In another case I’ve heard about, involving a pipeline over the shoulder of a mountain regarded as sacred by a tribe, after years of wrangling about the mountain’s eligibility for the Register, the effects of the project were resolved by holding a ceremony blessing the pipe, putting it into spiritual synchronicity with the mountain.

It’s not always that easy, but at least when you get to arguing about effects and how to resolve them, you’re on your turf, not the opposition’s. You control information on what’s feasible and what’s not; you can do studies to show what the visual or auditory or atmospheric impacts will be. And in the end, if push comes to shove, you can argue with the federal decisionmakers that there aren’t any feasible options and the public benefits of your project outweighs the damage it will cause. We’ll get to how you do that in the next chapter.

The bottom line here is: fighting over the significance of a place is usually a losing proposition for you. Yes, acknowledging its significance means you’re probably going to have to do SOMETHING to mitigate impacts on it, but the chances are that if you object to its significance you’ll STILL end up doing something; you’ll just take a lot longer to get to the decision about what to do, and spend a lot more money getting there.

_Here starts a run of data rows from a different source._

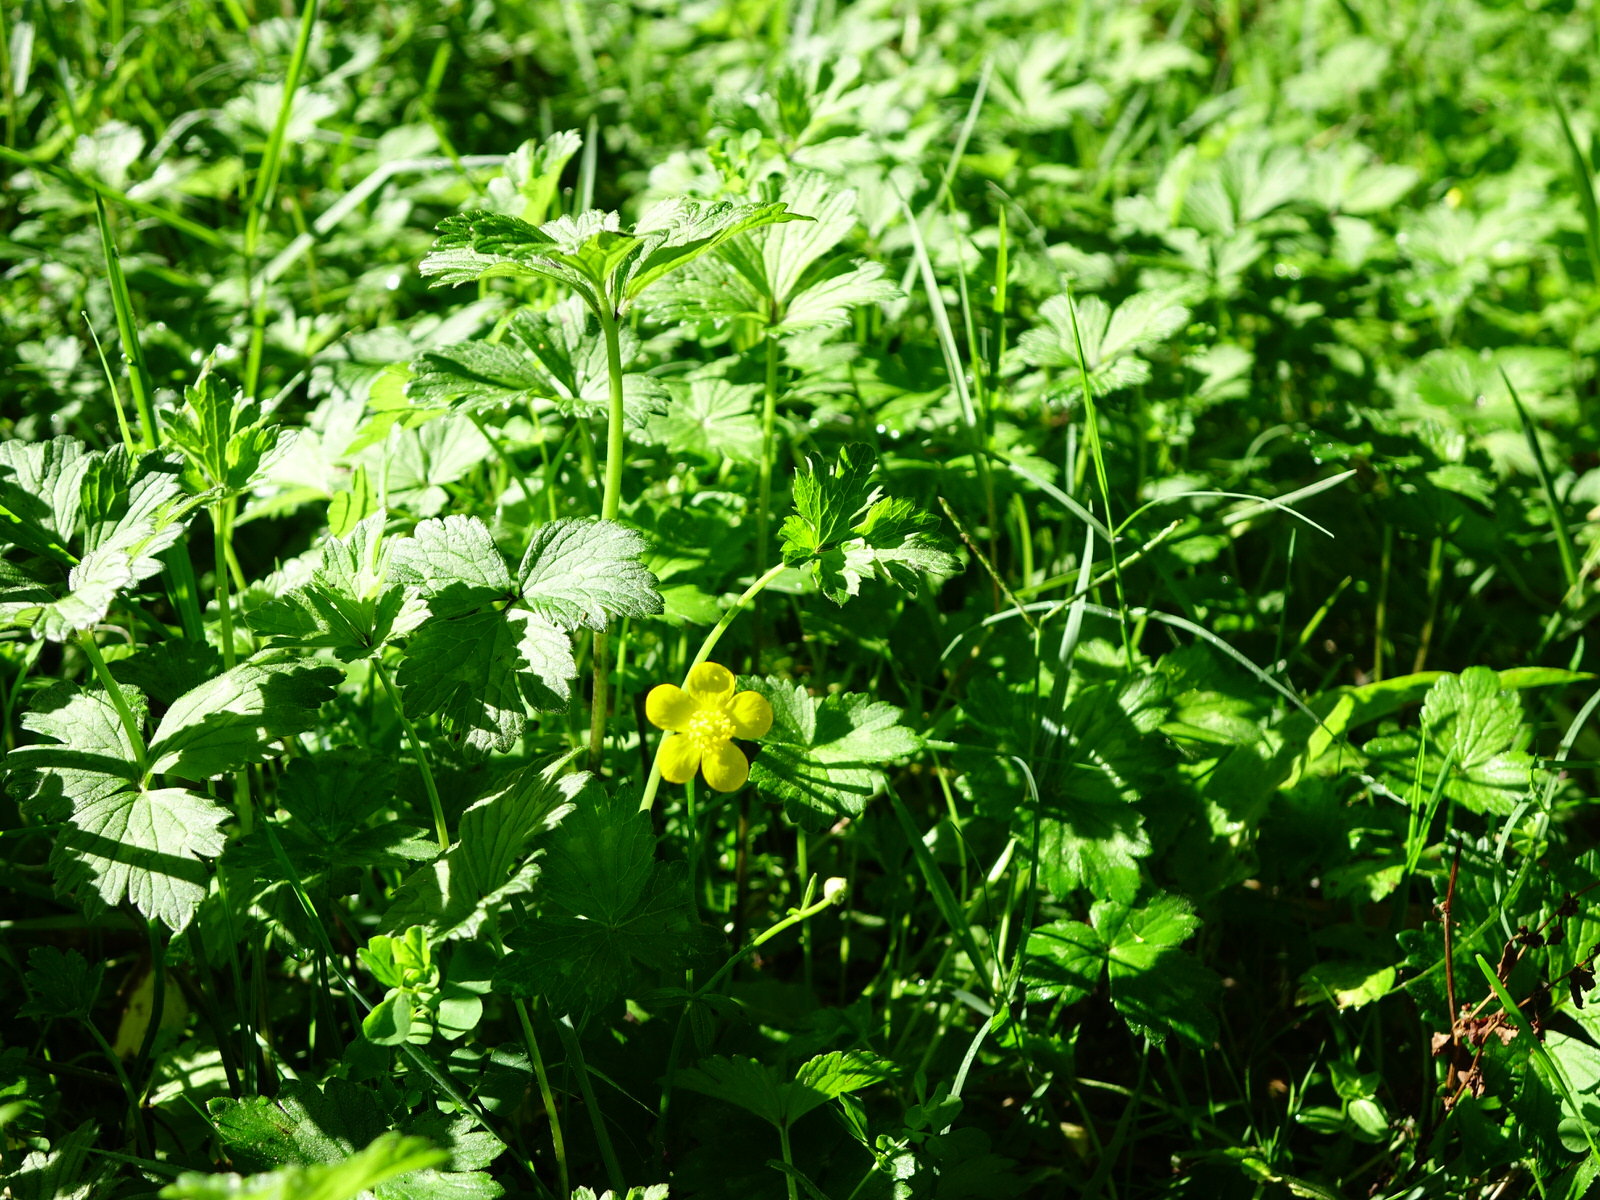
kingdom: Plantae
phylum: Tracheophyta
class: Magnoliopsida
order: Ranunculales
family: Ranunculaceae
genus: Ranunculus
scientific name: Ranunculus repens
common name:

Plus you’ll so piss off the opposition – because you’re basically calling them liars and cheats, and/or denigrating their cultural values – that they’ll be less willing to deal with you than they’d be if you were more respectful, and more likely to try to stick you for outrageous mitigation measures.

One more point: there's a myth abroad in some parts of the world that if a place is eligible "only" under National Register Criterion "D" -- for containing significant data -- it can be readily dug up and gotten out of the way, while if it's aligible under Criterion "A" for association with significant events, it can't.  This is flatly not true.  The Criteria of eligibility don't define treatment; Criterion "D" sites aren't any more excavation-fodder than are Criterion "A" properties, and Criterion "A" places are no more inviolate than those given a "D" grade.  What has to be preserved, as opposed to moved, dug up, knocked down or blown away, depends on what's negotiated among consulting parties, and ultimately on what the federal agencies involved decide is in the public interest.  Your job is showing them that your project is more in the public interest than would be keeping the historic places inviolate.  You'll do a better job of showing this, and get to the point of doing so quicker and at less cost, by accepting what people tell you about the eligibility of affected properties.